Print the data exactly as written, line for line, and leave its pictures behind.

(Collected data entries)

++++

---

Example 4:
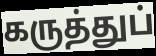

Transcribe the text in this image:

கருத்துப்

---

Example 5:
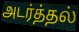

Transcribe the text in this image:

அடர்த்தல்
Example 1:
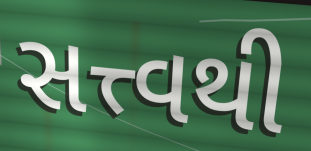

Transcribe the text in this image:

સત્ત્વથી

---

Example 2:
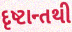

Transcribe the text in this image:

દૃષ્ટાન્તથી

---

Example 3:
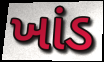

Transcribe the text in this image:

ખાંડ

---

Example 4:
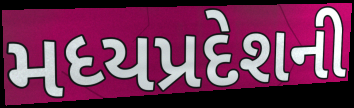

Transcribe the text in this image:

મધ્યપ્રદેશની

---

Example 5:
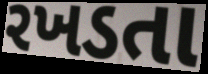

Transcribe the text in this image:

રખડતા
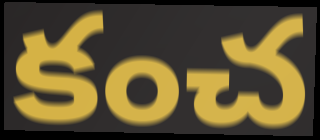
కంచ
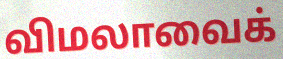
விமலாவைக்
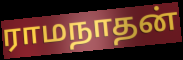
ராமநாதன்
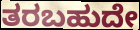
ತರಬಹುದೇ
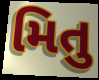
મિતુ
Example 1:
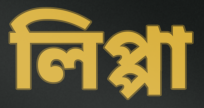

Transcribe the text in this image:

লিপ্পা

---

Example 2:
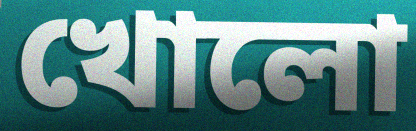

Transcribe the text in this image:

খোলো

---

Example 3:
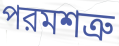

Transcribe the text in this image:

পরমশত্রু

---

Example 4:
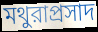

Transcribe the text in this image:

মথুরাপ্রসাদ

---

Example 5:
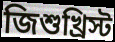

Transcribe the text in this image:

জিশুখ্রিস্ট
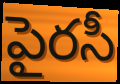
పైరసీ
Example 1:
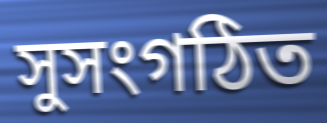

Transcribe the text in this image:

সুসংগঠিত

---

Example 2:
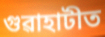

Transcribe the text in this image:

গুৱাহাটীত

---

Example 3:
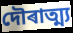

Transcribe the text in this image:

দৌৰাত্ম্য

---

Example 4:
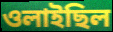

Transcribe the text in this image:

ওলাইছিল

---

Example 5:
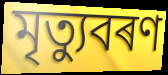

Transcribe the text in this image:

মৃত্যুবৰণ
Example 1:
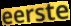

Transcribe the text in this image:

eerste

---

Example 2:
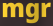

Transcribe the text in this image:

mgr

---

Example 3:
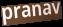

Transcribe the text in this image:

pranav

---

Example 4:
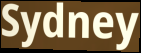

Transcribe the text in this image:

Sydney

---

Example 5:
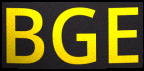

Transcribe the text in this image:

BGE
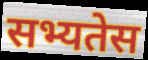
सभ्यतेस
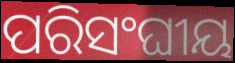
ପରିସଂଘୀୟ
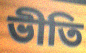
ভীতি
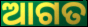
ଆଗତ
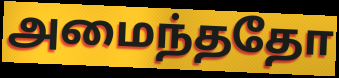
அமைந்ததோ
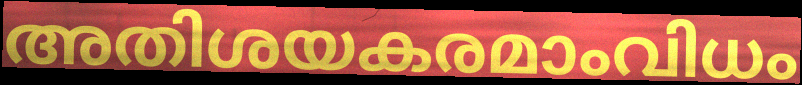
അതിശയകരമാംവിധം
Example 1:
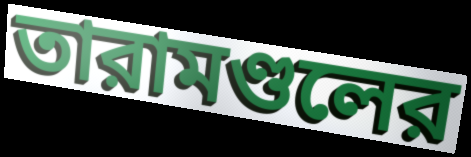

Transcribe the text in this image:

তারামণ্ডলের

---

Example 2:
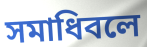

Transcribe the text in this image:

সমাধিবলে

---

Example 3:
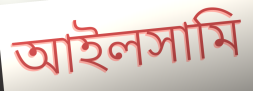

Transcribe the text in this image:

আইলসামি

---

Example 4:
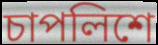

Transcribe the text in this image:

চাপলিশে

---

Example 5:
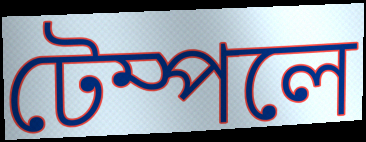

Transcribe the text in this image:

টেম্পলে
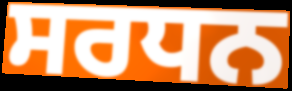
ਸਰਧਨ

++++

ANSWER TO THE PROBLEM:
---

Example 4:

Transcribe the text in this image:

கருத்துப்

---

Example 5:

Transcribe the text in this image:

அடர்த்தல்
Example 1:

Transcribe the text in this image:

સત્ત્વથી

---

Example 2:

Transcribe the text in this image:

દૃષ્ટાન્તથી

---

Example 3:

Transcribe the text in this image:

ખાંડ

---

Example 4:

Transcribe the text in this image:

મધ્યપ્રદેશની

---

Example 5:

Transcribe the text in this image:

રખડતા
కంచ
விமலாவைக்
ராமநாதன்
ತರಬಹುದೇ
મિતુ
Example 1:

Transcribe the text in this image:

লিপ্পা

---

Example 2:

Transcribe the text in this image:

খোলো

---

Example 3:

Transcribe the text in this image:

পরমশত্রু

---

Example 4:

Transcribe the text in this image:

মথুরাপ্রসাদ

---

Example 5:

Transcribe the text in this image:

জিশুখ্রিস্ট
పైరసీ
Example 1:

Transcribe the text in this image:

সুসংগঠিত

---

Example 2:

Transcribe the text in this image:

গুৱাহাটীত

---

Example 3:

Transcribe the text in this image:

দৌৰাত্ম্য

---

Example 4:

Transcribe the text in this image:

ওলাইছিল

---

Example 5:

Transcribe the text in this image:

মৃত্যুবৰণ
Example 1:

Transcribe the text in this image:

eerste

---

Example 2:

Transcribe the text in this image:

mgr

---

Example 3:

Transcribe the text in this image:

pranav

---

Example 4:

Transcribe the text in this image:

Sydney

---

Example 5:

Transcribe the text in this image:

BGE
सभ्यतेस
ପରିସଂଘୀୟ
ভীতি
ଆଗତ
அமைந்ததோ
അതിശയകരമാംവിധം
Example 1:

Transcribe the text in this image:

তারামণ্ডলের

---

Example 2:

Transcribe the text in this image:

সমাধিবলে

---

Example 3:

Transcribe the text in this image:

আইলসামি

---

Example 4:

Transcribe the text in this image:

চাপলিশে

---

Example 5:

Transcribe the text in this image:

টেম্পলে
ਸਰਧਨ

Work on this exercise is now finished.